▸ Work order A
Reproduce, line for line, the part of the entries below that opens with the line containing "Fuffme - Install" and closes with the line containing "Ethical Hacking 2023, Karvinen".

▸ Passage provided
________________
Along the length of any cable, noise may be introduced from external sources such as power cables, RF interference, etc. This noise will be identical on both the hot and cold signal conductors. This is known as a common mode signal - a signal which appears equally on both conductors of a two wire line.

So the “hot” and “cold” conductors carry two signals: A desirable audio signal which has an opposite polarity voltage on each line and unwanted noise which is the same polarity on both lines. This is where the trick of balanced audio kicks in. At the input stage when the inverted audio signal is re-inverted to make both desirable audio signals the same, the noise is also inverted (i.e., put out of phase). Viola... the unwanted noise is cancelled out, leaving only the original signal.

BANDWIDTH
(See AUDIO BANDWIDTH and VIDEO BANDWIDTH)
________________
▸ Input data
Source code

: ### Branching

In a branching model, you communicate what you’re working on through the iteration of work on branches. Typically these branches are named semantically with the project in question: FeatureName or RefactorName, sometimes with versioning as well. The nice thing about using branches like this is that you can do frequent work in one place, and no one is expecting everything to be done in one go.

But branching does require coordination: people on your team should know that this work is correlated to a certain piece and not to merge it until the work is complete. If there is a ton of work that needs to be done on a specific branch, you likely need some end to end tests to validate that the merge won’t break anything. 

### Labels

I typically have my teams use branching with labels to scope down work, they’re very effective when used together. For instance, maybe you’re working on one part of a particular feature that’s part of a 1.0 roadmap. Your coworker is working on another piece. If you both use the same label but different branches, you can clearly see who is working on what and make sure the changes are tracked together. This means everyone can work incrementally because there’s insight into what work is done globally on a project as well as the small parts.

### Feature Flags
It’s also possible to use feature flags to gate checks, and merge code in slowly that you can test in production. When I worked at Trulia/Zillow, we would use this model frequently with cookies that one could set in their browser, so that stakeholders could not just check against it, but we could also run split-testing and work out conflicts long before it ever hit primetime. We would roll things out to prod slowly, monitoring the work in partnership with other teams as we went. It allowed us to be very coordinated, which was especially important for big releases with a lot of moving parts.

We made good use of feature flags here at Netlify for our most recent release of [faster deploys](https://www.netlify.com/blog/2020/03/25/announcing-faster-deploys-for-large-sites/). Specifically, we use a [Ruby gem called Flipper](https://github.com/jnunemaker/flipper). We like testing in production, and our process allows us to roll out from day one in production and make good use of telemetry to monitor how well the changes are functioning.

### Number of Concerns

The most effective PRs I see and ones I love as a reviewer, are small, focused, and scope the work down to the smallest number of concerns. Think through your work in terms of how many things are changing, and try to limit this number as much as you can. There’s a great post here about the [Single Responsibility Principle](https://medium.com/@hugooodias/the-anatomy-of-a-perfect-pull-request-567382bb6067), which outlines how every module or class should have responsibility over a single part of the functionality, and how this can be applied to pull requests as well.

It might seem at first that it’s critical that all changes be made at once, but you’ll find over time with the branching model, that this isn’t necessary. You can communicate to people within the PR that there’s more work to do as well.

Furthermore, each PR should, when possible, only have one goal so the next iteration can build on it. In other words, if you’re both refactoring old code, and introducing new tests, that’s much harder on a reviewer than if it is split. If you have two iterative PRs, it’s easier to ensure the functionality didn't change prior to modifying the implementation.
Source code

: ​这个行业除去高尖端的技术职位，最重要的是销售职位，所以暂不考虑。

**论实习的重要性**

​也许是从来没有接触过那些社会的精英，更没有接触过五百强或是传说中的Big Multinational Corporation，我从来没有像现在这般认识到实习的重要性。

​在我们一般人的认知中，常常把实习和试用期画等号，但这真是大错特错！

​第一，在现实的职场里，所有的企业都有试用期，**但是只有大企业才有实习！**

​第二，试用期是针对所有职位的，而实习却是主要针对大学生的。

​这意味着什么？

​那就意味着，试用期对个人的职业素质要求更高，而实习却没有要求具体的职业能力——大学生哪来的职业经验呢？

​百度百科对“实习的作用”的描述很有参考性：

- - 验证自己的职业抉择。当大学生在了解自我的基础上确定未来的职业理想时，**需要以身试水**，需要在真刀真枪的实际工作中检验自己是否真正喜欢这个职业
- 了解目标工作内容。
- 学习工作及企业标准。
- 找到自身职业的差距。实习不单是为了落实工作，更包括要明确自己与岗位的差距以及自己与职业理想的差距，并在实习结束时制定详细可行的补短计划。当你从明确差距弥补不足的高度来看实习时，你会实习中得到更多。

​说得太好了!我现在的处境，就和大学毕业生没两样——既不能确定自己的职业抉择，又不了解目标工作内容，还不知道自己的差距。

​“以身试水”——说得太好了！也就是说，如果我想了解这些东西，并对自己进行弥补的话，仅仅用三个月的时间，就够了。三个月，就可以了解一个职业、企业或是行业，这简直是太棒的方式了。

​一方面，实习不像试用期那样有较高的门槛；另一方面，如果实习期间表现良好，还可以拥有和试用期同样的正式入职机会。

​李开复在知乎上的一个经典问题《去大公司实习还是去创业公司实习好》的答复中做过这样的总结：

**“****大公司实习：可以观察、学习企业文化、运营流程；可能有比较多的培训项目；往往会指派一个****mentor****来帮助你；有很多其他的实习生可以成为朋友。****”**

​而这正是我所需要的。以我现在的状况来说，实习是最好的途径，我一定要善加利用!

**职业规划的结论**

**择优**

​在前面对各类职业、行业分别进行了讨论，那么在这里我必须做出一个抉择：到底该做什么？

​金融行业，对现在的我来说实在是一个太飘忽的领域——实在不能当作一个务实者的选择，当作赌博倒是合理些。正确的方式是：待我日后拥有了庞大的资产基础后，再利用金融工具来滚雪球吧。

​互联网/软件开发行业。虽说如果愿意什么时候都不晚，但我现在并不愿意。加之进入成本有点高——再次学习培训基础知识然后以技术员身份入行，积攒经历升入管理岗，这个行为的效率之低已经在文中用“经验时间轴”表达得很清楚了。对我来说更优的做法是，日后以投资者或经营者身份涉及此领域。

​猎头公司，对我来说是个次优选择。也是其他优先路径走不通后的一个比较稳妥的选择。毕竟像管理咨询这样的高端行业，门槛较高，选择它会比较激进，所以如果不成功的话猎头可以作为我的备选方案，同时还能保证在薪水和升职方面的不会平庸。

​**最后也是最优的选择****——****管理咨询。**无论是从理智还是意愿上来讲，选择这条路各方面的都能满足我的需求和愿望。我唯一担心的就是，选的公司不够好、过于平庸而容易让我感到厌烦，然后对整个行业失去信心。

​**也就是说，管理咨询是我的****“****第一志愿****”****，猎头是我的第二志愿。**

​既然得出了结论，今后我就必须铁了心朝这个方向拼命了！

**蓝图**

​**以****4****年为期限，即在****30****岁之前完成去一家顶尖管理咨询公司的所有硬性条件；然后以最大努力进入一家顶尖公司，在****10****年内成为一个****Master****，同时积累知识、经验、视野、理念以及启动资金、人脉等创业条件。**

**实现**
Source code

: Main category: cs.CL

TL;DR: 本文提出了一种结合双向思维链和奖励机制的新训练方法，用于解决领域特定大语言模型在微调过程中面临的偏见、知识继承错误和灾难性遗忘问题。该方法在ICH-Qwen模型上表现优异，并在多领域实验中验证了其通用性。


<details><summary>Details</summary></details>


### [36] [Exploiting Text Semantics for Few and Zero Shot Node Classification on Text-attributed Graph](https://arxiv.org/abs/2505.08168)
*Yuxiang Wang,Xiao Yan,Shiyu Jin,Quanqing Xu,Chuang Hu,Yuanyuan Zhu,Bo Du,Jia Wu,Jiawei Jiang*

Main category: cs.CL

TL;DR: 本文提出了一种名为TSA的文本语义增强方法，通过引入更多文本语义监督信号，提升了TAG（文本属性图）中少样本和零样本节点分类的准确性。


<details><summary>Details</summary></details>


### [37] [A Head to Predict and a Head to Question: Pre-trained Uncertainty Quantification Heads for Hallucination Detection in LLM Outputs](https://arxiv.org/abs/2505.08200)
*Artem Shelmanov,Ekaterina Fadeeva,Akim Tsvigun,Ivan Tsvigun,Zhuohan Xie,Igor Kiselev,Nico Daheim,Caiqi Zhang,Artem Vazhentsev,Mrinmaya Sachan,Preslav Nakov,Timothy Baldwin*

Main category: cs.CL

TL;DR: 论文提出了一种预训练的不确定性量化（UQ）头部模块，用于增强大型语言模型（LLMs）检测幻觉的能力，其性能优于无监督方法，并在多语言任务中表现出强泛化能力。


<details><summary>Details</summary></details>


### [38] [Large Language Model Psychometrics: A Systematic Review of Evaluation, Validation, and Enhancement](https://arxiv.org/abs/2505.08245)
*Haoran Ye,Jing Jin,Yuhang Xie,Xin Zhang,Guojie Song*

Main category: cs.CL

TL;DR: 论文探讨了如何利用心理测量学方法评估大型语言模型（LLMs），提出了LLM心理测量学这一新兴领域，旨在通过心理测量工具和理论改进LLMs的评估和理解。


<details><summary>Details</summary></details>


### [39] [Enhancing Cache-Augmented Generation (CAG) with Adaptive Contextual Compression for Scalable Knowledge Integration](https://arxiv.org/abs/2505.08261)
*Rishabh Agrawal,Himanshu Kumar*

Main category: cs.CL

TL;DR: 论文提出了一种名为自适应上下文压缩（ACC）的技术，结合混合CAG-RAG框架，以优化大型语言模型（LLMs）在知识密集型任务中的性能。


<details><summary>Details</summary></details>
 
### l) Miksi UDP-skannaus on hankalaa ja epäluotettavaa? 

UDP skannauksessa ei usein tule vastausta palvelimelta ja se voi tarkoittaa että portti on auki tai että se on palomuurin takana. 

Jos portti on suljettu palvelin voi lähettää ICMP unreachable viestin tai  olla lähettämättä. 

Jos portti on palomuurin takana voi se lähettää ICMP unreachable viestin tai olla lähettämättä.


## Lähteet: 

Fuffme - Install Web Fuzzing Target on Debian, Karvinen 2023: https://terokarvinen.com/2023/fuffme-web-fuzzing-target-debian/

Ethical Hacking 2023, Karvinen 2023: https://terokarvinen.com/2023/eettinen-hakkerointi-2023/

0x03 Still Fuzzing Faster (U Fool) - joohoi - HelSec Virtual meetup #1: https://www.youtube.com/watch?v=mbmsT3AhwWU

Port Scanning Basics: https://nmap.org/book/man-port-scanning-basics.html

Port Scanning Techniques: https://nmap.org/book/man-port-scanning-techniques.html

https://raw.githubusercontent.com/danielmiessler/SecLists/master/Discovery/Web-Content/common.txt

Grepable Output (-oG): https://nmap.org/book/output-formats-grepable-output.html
________________
▸ Work order B
From the passage on balanced audio, quote the part that opens with the words "Along the length" and closes with "two wire line.".

▸ Task solution A
Fuffme - Install Web Fuzzing Target on Debian, Karvinen 2023: https://terokarvinen.com/2023/fuffme-web-fuzzing-target-debian/

Ethical Hacking 2023, Karvinen 2023: https://terokarvinen.com/2023/eettinen-hakkerointi-2023/

▸ Task solution B
Along the length of any cable, noise may be introduced from external sources such as power cables, RF interference, etc. This noise will be identical on both the hot and cold signal conductors. This is known as a common mode signal - a signal which appears equally on both conductors of a two wire line.